Aquella plaza de nuestros encuentros
donde la esperaba tan apasionado
que provocaba a las estatuas y hacia florecer los senderos
es ahora como todas las otra plazas
de estatuas indiferentes y senderos entristecidos .
La calle por donde íbamos hacia nuestro lugar,
tan arrebatados de deseo
que las gentes se contagiaban y el asfalto se derretía,
ya es una calle como todas las otras calles,
de gentes grises y aborrecidas
franqueando un asfalto endurecido.
Nuestro lugar infinito,
donde tantas veces la llevé hasta las puertas del paraíso,
donde me habló de lo que a nadie había podido hablar
y me dio lo que a nadie había dado,
volvió a ser un lugar como todos esos lugares,
vulgar, triste y desoladamente ordinario.

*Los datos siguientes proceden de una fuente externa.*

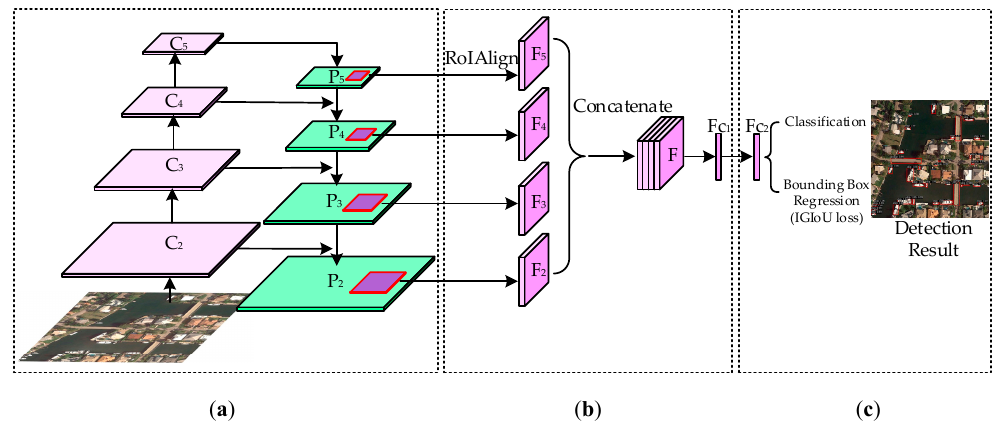
Figure 1. Framework of our object detection in remote sensing images (ODRSIs) method. ( a ) feature pyramid network (FPN) backbone; ( b ) Multi-level features fusion; ( c ) Classification and bounding box regression based on IGIoU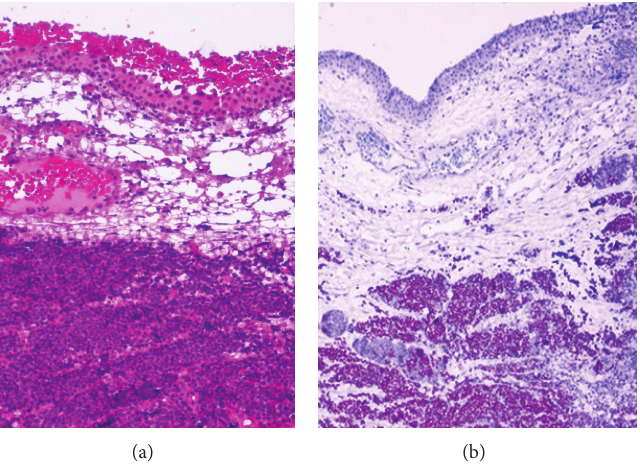
Figure 2: (a) Photomicrograph showing cellular neoplasm with darkly staining nuclei and scanty cytoplasm in the subepithelial stroma of the conjunctiva (stain, hematoxylin-eosin; original magnification, × 200). (b) Photomicrograph showing intense immunoreactivity to thyroid transcription factor- (TTF-) 1, consistent with small cell lung cancer (stain, TTF-1; original magnification, ×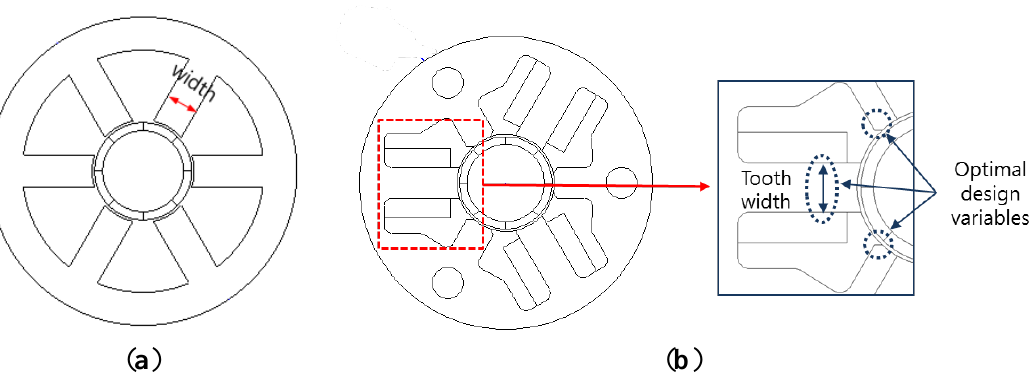
Figure 5. Design variables for the cogging-torque reduction: ( a ) initial model and ( b ) proposed model.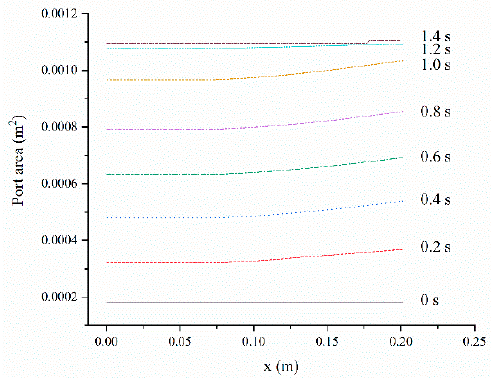
Figure 10. Port area at different times.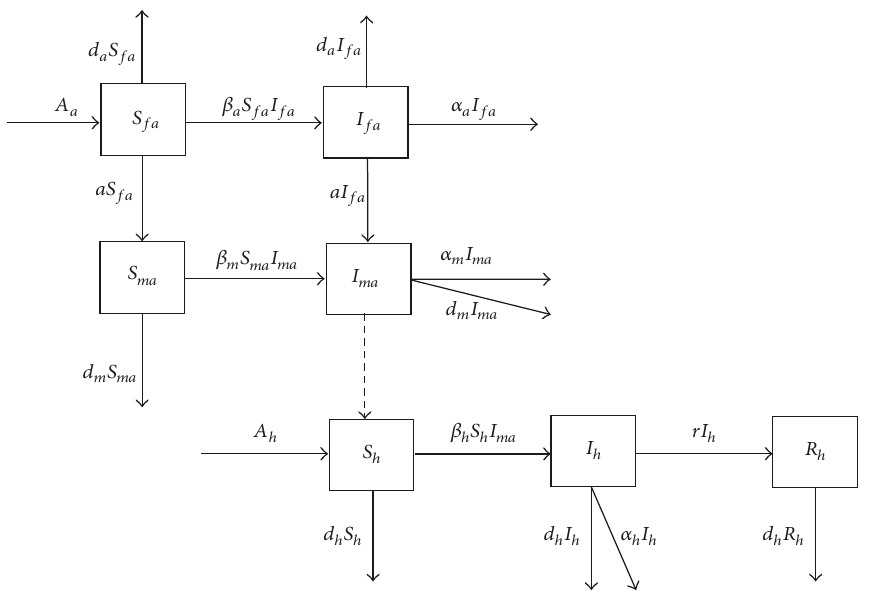
Figure 1: Flowchart of avian influenza A(H7N9)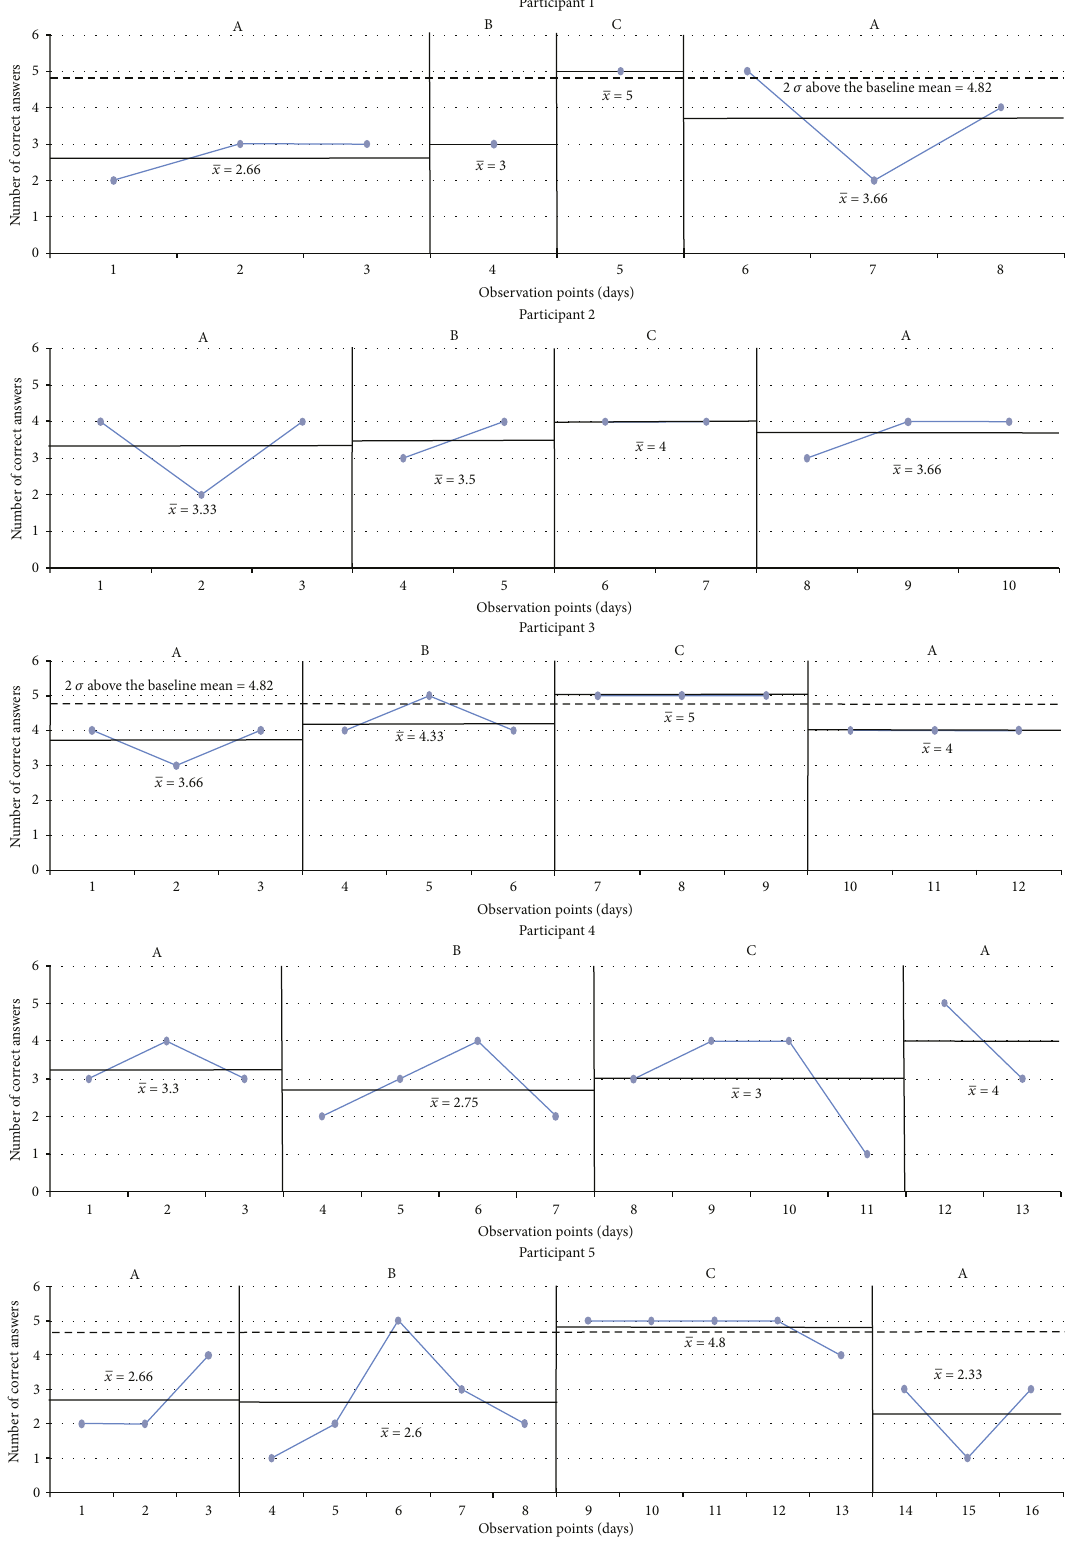
Figure 3: The last light on. A: baseline; B: sham tDCS; C: tDCS; x -axis: observation points in days; y -axis: number of correct answers. Scores are shown, along with black lines marking the average of each phase and with a black dotted line starting at the corresponding baseline marking 2-standard deviation (2 σ ) when there is statistically signi fi cant di ff erence (participants 1, 3, and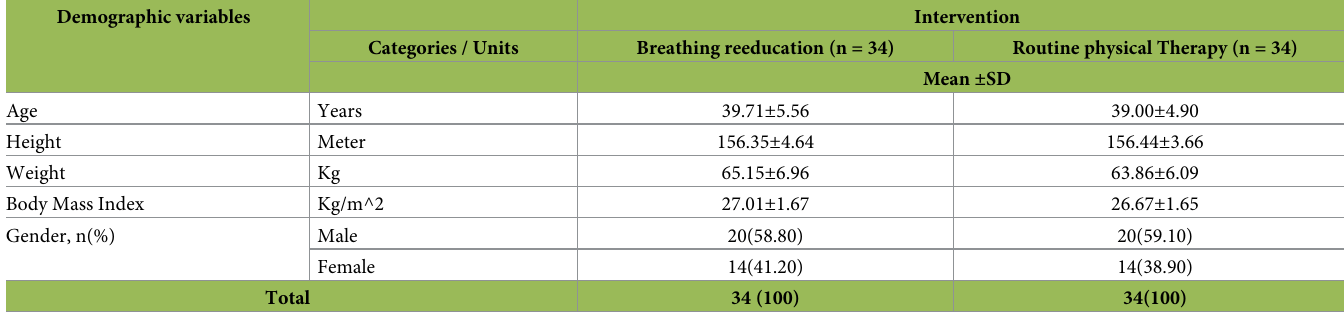
Table 1. Baseline descriptive chracteristics (n = 68).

El deseo implacable, lujurioso,
la voracidad de poseerla, de someterla, de subyugarla,
de forjarla en una potranca pervertida
para cabalgar sobre ella
hasta desbravar sus entrañas,
doblegar su orgullo y vulnerar su dignidad,
no son más que una obstinada ternura por su blando cuerpo desflorecido,
una sensiblera ternura de compasión por su blando cuerpo desflorecido,
deslavado, deslucido, desgastado,
ya estropeado y también, repulsivamente consumido.
De quien fui entonces,
atrapado en el abismo de sus ojos de gata en celo,
irremediablemente adicto a su boca de cereza madura
pero,
naufragado en las carencias de sus perturbadas pasiones
y atormentadamente dañado por sus amores mezquinos,
solamente queda un vago camino de nubes,
ya que como todos los que un día la conocieron,
también yo la olvidé.
Por fin, de quien ella fue en mi vida,
obsesión por su entrega sin límite,
tristeza por sus ausencias,
tímidas sonrisas en senderos en otoño,
encuentros de sol amarillo donde muere el río,
adioses murmurados en amaneceres fríos,
apenas perdura una imagen difuminada,
una litografía empalidecida,
que se repliega estática en la vasta memoria
para confundirse con quienes
sin nombre y sin rostro,
oliendo a abandono,
pasaron, simplemente pasaron
eclipsando la luna de mis ojos
con el desconsolado color del olvido.